BEGIN INFORMATION PROVIDED
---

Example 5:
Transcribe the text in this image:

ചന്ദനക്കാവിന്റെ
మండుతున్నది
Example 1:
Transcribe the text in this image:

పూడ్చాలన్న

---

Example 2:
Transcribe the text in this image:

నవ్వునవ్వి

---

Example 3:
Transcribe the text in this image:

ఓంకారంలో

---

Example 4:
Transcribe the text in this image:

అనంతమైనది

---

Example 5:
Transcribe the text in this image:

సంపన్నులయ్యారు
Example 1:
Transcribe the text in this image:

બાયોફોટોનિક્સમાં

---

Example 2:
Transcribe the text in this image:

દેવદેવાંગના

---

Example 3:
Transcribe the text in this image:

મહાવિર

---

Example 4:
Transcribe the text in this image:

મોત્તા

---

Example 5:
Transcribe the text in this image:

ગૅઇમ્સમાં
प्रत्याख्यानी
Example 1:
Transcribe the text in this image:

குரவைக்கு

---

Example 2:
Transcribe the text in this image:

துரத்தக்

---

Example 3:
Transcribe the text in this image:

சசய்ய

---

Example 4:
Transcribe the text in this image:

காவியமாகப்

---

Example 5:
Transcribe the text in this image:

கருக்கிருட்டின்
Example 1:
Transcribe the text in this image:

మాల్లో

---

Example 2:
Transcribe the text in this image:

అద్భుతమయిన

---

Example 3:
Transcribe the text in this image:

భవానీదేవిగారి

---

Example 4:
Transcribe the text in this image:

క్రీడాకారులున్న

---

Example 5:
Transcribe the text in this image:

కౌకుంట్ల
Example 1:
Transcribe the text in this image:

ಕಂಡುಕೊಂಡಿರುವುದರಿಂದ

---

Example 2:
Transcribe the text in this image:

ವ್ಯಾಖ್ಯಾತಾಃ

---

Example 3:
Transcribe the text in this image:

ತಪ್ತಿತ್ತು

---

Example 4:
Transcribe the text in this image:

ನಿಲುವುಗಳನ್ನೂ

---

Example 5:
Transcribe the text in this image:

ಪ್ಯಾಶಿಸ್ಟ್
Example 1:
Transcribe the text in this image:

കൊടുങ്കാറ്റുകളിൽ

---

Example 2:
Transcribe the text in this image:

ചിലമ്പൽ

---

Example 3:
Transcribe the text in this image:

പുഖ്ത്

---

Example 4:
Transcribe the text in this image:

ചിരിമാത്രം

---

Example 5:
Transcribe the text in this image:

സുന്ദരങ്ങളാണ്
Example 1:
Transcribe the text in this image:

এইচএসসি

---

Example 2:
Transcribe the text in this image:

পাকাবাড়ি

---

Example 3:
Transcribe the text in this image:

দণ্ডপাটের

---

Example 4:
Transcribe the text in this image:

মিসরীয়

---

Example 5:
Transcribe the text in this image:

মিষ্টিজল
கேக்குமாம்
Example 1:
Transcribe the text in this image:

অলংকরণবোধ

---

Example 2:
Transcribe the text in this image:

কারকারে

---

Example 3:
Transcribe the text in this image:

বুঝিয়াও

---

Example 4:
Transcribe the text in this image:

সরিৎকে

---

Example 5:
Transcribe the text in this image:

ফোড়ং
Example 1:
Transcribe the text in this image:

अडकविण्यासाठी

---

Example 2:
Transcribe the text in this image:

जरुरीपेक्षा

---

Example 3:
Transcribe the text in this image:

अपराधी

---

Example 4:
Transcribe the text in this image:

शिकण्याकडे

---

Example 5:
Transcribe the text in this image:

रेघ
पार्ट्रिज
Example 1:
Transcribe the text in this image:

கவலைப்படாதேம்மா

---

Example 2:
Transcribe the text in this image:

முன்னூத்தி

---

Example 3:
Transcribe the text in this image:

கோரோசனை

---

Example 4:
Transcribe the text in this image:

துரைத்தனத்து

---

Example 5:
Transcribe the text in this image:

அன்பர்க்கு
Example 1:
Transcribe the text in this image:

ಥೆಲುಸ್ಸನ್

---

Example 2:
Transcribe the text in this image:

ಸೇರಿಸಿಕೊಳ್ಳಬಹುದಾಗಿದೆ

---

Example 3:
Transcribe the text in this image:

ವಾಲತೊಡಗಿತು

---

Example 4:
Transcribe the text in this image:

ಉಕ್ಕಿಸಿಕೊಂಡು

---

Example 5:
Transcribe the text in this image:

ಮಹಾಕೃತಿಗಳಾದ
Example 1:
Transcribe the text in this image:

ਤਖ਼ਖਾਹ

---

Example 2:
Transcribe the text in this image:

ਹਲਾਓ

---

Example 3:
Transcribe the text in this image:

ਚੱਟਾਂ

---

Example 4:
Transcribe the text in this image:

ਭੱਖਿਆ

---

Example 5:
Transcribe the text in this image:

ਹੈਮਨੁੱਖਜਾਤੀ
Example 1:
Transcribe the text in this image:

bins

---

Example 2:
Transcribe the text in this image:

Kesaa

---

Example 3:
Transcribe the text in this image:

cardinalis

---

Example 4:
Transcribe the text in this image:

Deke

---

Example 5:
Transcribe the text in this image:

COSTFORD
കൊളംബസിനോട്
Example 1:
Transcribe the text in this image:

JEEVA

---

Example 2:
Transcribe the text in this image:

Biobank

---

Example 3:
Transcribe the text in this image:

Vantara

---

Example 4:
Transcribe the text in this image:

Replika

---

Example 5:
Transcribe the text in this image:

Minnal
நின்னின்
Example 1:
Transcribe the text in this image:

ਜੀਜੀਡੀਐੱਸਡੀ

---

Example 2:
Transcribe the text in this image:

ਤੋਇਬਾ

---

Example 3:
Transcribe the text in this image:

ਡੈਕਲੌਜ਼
END INFORMATION PROVIDED
_WHAT IS NEEDED_: Go through the data above and repeat all of it exactly.

_RESPONSE TO THE EXERCISE_:
---

Example 5:
Transcribe the text in this image:

ചന്ദനക്കാവിന്റെ
మండుతున్నది
Example 1:
Transcribe the text in this image:

పూడ్చాలన్న

---

Example 2:
Transcribe the text in this image:

నవ్వునవ్వి

---

Example 3:
Transcribe the text in this image:

ఓంకారంలో

---

Example 4:
Transcribe the text in this image:

అనంతమైనది

---

Example 5:
Transcribe the text in this image:

సంపన్నులయ్యారు
Example 1:
Transcribe the text in this image:

બાયોફોટોનિક્સમાં

---

Example 2:
Transcribe the text in this image:

દેવદેવાંગના

---

Example 3:
Transcribe the text in this image:

મહાવિર

---

Example 4:
Transcribe the text in this image:

મોત્તા

---

Example 5:
Transcribe the text in this image:

ગૅઇમ્સમાં
प्रत्याख्यानी
Example 1:
Transcribe the text in this image:

குரவைக்கு

---

Example 2:
Transcribe the text in this image:

துரத்தக்

---

Example 3:
Transcribe the text in this image:

சசய்ய

---

Example 4:
Transcribe the text in this image:

காவியமாகப்

---

Example 5:
Transcribe the text in this image:

கருக்கிருட்டின்
Example 1:
Transcribe the text in this image:

మాల్లో

---

Example 2:
Transcribe the text in this image:

అద్భుతమయిన

---

Example 3:
Transcribe the text in this image:

భవానీదేవిగారి

---

Example 4:
Transcribe the text in this image:

క్రీడాకారులున్న

---

Example 5:
Transcribe the text in this image:

కౌకుంట్ల
Example 1:
Transcribe the text in this image:

ಕಂಡುಕೊಂಡಿರುವುದರಿಂದ

---

Example 2:
Transcribe the text in this image:

ವ್ಯಾಖ್ಯಾತಾಃ

---

Example 3:
Transcribe the text in this image:

ತಪ್ತಿತ್ತು

---

Example 4:
Transcribe the text in this image:

ನಿಲುವುಗಳನ್ನೂ

---

Example 5:
Transcribe the text in this image:

ಪ್ಯಾಶಿಸ್ಟ್
Example 1:
Transcribe the text in this image:

കൊടുങ്കാറ്റുകളിൽ

---

Example 2:
Transcribe the text in this image:

ചിലമ്പൽ

---

Example 3:
Transcribe the text in this image:

പുഖ്ത്

---

Example 4:
Transcribe the text in this image:

ചിരിമാത്രം

---

Example 5:
Transcribe the text in this image:

സുന്ദരങ്ങളാണ്
Example 1:
Transcribe the text in this image:

এইচএসসি

---

Example 2:
Transcribe the text in this image:

পাকাবাড়ি

---

Example 3:
Transcribe the text in this image:

দণ্ডপাটের

---

Example 4:
Transcribe the text in this image:

মিসরীয়

---

Example 5:
Transcribe the text in this image:

মিষ্টিজল
கேக்குமாம்
Example 1:
Transcribe the text in this image:

অলংকরণবোধ

---

Example 2:
Transcribe the text in this image:

কারকারে

---

Example 3:
Transcribe the text in this image:

বুঝিয়াও

---

Example 4:
Transcribe the text in this image:

সরিৎকে

---

Example 5:
Transcribe the text in this image:

ফোড়ং
Example 1:
Transcribe the text in this image:

अडकविण्यासाठी

---

Example 2:
Transcribe the text in this image:

जरुरीपेक्षा

---

Example 3:
Transcribe the text in this image:

अपराधी

---

Example 4:
Transcribe the text in this image:

शिकण्याकडे

---

Example 5:
Transcribe the text in this image:

रेघ
पार्ट्रिज
Example 1:
Transcribe the text in this image:

கவலைப்படாதேம்மா

---

Example 2:
Transcribe the text in this image:

முன்னூத்தி

---

Example 3:
Transcribe the text in this image:

கோரோசனை

---

Example 4:
Transcribe the text in this image:

துரைத்தனத்து

---

Example 5:
Transcribe the text in this image:

அன்பர்க்கு
Example 1:
Transcribe the text in this image:

ಥೆಲುಸ್ಸನ್

---

Example 2:
Transcribe the text in this image:

ಸೇರಿಸಿಕೊಳ್ಳಬಹುದಾಗಿದೆ

---

Example 3:
Transcribe the text in this image:

ವಾಲತೊಡಗಿತು

---

Example 4:
Transcribe the text in this image:

ಉಕ್ಕಿಸಿಕೊಂಡು

---

Example 5:
Transcribe the text in this image:

ಮಹಾಕೃತಿಗಳಾದ
Example 1:
Transcribe the text in this image:

ਤਖ਼ਖਾਹ

---

Example 2:
Transcribe the text in this image:

ਹਲਾਓ

---

Example 3:
Transcribe the text in this image:

ਚੱਟਾਂ

---

Example 4:
Transcribe the text in this image:

ਭੱਖਿਆ

---

Example 5:
Transcribe the text in this image:

ਹੈਮਨੁੱਖਜਾਤੀ
Example 1:
Transcribe the text in this image:

bins

---

Example 2:
Transcribe the text in this image:

Kesaa

---

Example 3:
Transcribe the text in this image:

cardinalis

---

Example 4:
Transcribe the text in this image:

Deke

---

Example 5:
Transcribe the text in this image:

COSTFORD
കൊളംബസിനോട്
Example 1:
Transcribe the text in this image:

JEEVA

---

Example 2:
Transcribe the text in this image:

Biobank

---

Example 3:
Transcribe the text in this image:

Vantara

---

Example 4:
Transcribe the text in this image:

Replika

---

Example 5:
Transcribe the text in this image:

Minnal
நின்னின்
Example 1:
Transcribe the text in this image:

ਜੀਜੀਡੀਐੱਸਡੀ

---

Example 2:
Transcribe the text in this image:

ਤੋਇਬਾ

---

Example 3:
Transcribe the text in this image:

ਡੈਕਲੌਜ਼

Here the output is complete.